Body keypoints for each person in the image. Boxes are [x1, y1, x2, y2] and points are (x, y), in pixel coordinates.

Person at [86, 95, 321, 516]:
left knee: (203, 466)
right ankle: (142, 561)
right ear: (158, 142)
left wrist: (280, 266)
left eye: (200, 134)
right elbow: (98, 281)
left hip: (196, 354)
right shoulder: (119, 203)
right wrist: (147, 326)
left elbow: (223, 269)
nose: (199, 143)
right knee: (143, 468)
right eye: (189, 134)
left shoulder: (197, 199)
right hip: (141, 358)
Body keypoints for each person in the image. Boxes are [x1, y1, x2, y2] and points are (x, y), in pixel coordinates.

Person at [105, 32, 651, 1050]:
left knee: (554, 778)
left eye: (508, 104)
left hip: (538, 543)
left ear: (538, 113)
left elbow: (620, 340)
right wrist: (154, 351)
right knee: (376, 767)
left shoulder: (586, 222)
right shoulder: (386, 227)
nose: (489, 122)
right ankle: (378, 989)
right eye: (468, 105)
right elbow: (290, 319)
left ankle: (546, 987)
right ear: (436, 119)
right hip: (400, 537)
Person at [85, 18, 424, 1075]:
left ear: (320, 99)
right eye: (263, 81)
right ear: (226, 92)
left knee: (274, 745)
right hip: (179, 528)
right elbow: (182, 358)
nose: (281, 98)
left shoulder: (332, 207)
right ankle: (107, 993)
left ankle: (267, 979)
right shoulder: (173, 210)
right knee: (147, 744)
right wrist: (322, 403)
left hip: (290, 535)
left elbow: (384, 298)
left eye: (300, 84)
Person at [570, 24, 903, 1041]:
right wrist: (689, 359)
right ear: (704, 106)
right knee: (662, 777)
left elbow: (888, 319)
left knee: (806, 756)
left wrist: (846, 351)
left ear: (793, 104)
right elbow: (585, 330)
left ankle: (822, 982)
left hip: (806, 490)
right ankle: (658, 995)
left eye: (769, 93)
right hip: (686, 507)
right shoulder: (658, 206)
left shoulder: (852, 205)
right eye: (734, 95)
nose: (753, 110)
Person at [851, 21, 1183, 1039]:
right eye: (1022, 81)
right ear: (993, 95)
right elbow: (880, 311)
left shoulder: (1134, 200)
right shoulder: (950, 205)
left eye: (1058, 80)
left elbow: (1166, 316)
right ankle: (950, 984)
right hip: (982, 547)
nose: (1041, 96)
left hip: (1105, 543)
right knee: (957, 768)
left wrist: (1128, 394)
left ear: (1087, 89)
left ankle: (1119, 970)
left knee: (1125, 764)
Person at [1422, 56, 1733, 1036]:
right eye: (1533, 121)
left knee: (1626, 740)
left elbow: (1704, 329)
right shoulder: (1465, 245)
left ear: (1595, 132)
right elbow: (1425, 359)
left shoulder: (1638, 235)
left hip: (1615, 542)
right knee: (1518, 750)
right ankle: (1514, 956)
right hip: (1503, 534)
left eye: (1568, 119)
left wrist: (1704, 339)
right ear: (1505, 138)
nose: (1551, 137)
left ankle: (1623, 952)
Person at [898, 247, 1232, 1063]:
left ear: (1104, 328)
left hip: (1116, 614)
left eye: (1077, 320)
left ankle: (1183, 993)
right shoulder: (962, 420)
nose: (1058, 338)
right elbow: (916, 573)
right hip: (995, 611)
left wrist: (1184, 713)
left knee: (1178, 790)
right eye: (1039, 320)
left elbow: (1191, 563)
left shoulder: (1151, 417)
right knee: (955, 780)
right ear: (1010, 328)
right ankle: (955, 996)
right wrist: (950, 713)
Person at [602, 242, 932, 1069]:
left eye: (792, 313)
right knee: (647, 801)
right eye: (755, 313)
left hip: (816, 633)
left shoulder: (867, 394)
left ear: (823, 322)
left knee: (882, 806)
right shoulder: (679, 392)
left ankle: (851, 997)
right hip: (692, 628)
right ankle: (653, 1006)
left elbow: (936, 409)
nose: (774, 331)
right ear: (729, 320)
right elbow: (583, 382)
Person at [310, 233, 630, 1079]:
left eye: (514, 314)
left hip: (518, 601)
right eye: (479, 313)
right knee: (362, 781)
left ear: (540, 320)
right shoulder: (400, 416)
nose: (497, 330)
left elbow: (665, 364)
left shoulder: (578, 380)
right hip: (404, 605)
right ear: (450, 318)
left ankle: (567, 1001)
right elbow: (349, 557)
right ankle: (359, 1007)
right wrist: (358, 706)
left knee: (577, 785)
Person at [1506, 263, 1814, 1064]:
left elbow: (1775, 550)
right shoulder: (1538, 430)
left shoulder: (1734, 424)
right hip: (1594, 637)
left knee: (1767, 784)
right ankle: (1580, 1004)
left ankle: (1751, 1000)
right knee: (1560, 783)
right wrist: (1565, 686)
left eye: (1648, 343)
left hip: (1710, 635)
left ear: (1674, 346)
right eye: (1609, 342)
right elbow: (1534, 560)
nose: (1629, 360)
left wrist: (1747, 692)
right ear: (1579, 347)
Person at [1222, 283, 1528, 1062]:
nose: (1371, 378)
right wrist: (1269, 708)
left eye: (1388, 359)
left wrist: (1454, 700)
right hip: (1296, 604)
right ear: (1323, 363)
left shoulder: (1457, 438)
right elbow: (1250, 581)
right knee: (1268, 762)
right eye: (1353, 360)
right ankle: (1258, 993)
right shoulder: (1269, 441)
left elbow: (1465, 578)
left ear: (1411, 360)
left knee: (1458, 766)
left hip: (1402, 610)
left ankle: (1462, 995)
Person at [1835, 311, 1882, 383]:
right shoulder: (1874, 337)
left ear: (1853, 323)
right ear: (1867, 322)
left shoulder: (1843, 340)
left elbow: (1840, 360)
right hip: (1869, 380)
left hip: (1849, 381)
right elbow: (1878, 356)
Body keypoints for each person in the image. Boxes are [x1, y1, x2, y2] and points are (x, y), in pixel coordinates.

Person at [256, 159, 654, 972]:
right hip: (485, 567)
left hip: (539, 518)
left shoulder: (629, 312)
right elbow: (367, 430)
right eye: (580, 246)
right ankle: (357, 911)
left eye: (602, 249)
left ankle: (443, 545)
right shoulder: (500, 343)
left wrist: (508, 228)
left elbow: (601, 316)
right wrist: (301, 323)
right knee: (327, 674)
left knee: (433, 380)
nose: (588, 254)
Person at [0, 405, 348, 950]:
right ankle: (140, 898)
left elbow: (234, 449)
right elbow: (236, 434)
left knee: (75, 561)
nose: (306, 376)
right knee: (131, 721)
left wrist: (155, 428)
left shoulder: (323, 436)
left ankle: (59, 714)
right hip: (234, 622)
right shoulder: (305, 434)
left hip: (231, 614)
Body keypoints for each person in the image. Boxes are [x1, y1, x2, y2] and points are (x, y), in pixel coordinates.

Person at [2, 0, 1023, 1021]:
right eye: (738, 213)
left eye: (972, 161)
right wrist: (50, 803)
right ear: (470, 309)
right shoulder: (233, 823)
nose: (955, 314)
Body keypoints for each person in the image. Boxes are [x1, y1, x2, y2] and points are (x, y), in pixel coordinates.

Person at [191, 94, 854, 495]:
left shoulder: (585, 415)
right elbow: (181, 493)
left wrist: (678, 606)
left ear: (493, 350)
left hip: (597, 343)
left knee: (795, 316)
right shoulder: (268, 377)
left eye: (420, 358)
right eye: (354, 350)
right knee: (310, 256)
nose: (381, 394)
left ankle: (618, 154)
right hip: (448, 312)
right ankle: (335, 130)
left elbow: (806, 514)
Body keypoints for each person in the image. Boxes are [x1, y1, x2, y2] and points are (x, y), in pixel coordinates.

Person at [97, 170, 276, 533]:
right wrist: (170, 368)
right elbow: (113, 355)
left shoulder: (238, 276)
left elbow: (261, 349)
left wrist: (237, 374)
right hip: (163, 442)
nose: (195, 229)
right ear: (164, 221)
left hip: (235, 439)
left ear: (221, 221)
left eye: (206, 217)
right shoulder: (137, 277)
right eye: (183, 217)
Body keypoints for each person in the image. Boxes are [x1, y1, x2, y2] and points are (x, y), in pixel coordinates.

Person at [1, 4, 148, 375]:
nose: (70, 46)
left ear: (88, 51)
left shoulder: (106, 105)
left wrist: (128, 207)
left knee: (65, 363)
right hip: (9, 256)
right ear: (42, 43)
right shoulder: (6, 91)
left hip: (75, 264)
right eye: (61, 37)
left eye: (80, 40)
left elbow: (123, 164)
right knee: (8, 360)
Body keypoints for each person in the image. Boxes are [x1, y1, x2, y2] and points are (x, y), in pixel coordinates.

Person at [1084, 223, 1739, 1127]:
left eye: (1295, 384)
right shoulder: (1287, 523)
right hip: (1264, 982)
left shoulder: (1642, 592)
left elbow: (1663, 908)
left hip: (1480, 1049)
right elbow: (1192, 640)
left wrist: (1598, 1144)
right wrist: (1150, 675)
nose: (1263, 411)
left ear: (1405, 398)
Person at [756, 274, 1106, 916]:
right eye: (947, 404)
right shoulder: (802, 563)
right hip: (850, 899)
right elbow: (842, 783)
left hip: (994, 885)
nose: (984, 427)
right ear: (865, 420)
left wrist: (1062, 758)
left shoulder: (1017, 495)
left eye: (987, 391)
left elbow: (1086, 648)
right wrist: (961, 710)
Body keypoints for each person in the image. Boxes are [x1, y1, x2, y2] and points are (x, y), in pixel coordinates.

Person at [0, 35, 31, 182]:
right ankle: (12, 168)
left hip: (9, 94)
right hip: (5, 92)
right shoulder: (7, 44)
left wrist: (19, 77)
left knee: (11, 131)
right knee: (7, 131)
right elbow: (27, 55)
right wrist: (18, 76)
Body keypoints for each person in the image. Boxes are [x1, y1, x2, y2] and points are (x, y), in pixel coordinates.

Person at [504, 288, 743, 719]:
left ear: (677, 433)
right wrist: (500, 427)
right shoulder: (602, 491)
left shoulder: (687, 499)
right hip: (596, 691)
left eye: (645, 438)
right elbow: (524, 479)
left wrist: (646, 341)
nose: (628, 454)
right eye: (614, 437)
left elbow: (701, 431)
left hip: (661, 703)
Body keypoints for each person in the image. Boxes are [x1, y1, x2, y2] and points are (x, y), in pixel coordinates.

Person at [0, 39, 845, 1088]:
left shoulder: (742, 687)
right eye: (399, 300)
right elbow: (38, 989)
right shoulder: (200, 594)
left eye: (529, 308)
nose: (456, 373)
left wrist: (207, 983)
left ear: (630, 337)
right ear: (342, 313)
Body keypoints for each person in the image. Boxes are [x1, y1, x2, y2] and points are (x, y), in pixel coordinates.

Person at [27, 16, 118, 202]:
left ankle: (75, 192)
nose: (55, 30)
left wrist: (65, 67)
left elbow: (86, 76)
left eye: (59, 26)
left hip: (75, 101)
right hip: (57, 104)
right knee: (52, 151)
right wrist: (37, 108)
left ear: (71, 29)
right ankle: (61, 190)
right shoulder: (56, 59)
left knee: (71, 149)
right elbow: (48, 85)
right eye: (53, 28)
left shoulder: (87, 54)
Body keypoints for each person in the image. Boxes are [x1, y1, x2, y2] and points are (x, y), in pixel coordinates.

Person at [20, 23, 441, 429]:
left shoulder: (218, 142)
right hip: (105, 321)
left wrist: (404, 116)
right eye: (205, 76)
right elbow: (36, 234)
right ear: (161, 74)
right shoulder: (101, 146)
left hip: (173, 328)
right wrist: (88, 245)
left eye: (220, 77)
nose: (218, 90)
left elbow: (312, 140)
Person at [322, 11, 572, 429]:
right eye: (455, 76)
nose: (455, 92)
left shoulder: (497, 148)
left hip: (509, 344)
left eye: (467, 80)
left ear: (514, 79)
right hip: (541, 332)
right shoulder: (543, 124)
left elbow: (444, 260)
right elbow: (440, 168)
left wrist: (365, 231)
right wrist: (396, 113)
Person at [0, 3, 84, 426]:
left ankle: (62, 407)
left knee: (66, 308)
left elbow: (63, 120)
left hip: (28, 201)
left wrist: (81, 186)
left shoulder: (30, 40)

——————————

How to complete this task> Among the entries above, find the line with "right elbow: (367, 430)" and the line with "left elbow: (123, 164)"; give again exactly these two lines and all lines between them.

Task response>
right elbow: (367, 430)
right eye: (580, 246)
right ankle: (357, 911)
left eye: (602, 249)
left ankle: (443, 545)
right shoulder: (500, 343)
left wrist: (508, 228)
left elbow: (601, 316)
right wrist: (301, 323)
right knee: (327, 674)
left knee: (433, 380)
nose: (588, 254)
Person at [0, 405, 348, 950]:
right ankle: (140, 898)
left elbow: (234, 449)
right elbow: (236, 434)
left knee: (75, 561)
nose: (306, 376)
right knee: (131, 721)
left wrist: (155, 428)
left shoulder: (323, 436)
left ankle: (59, 714)
right hip: (234, 622)
right shoulder: (305, 434)
left hip: (231, 614)
Body keypoints for each person in the image. Boxes are [x1, y1, x2, y2] and points are (x, y), in pixel coordinates.

Person at [2, 0, 1023, 1021]:
right eye: (738, 213)
left eye: (972, 161)
right wrist: (50, 803)
right ear: (470, 309)
right shoulder: (233, 823)
nose: (955, 314)
Body keypoints for each person in the image. Boxes are [x1, y1, x2, y2] and points are (x, y), in pixel coordinates.

Person at [191, 94, 854, 495]:
left shoulder: (585, 415)
right elbow: (181, 493)
left wrist: (678, 606)
left ear: (493, 350)
left hip: (597, 343)
left knee: (795, 316)
right shoulder: (268, 377)
left eye: (420, 358)
right eye: (354, 350)
right knee: (310, 256)
nose: (381, 394)
left ankle: (618, 154)
right hip: (448, 312)
right ankle: (335, 130)
left elbow: (806, 514)
Body keypoints for each person in the image. Boxes are [x1, y1, x2, y2] and points are (x, y), in pixel coordinates.

Person at [97, 170, 276, 533]:
right wrist: (170, 368)
right elbow: (113, 355)
left shoulder: (238, 276)
left elbow: (261, 349)
left wrist: (237, 374)
right hip: (163, 442)
nose: (195, 229)
right ear: (164, 221)
left hip: (235, 439)
left ear: (221, 221)
left eye: (206, 217)
right shoulder: (137, 277)
right eye: (183, 217)
Body keypoints for each person in the image. Boxes are [x1, y1, x2, y2] and points are (x, y), in pixel coordinates.

Person at [1, 4, 148, 375]:
nose: (70, 46)
left ear: (88, 51)
left shoulder: (106, 105)
left wrist: (128, 207)
left knee: (65, 363)
right hip: (9, 256)
right ear: (42, 43)
right shoulder: (6, 91)
left hip: (75, 264)
right eye: (61, 37)
left eye: (80, 40)
left elbow: (123, 164)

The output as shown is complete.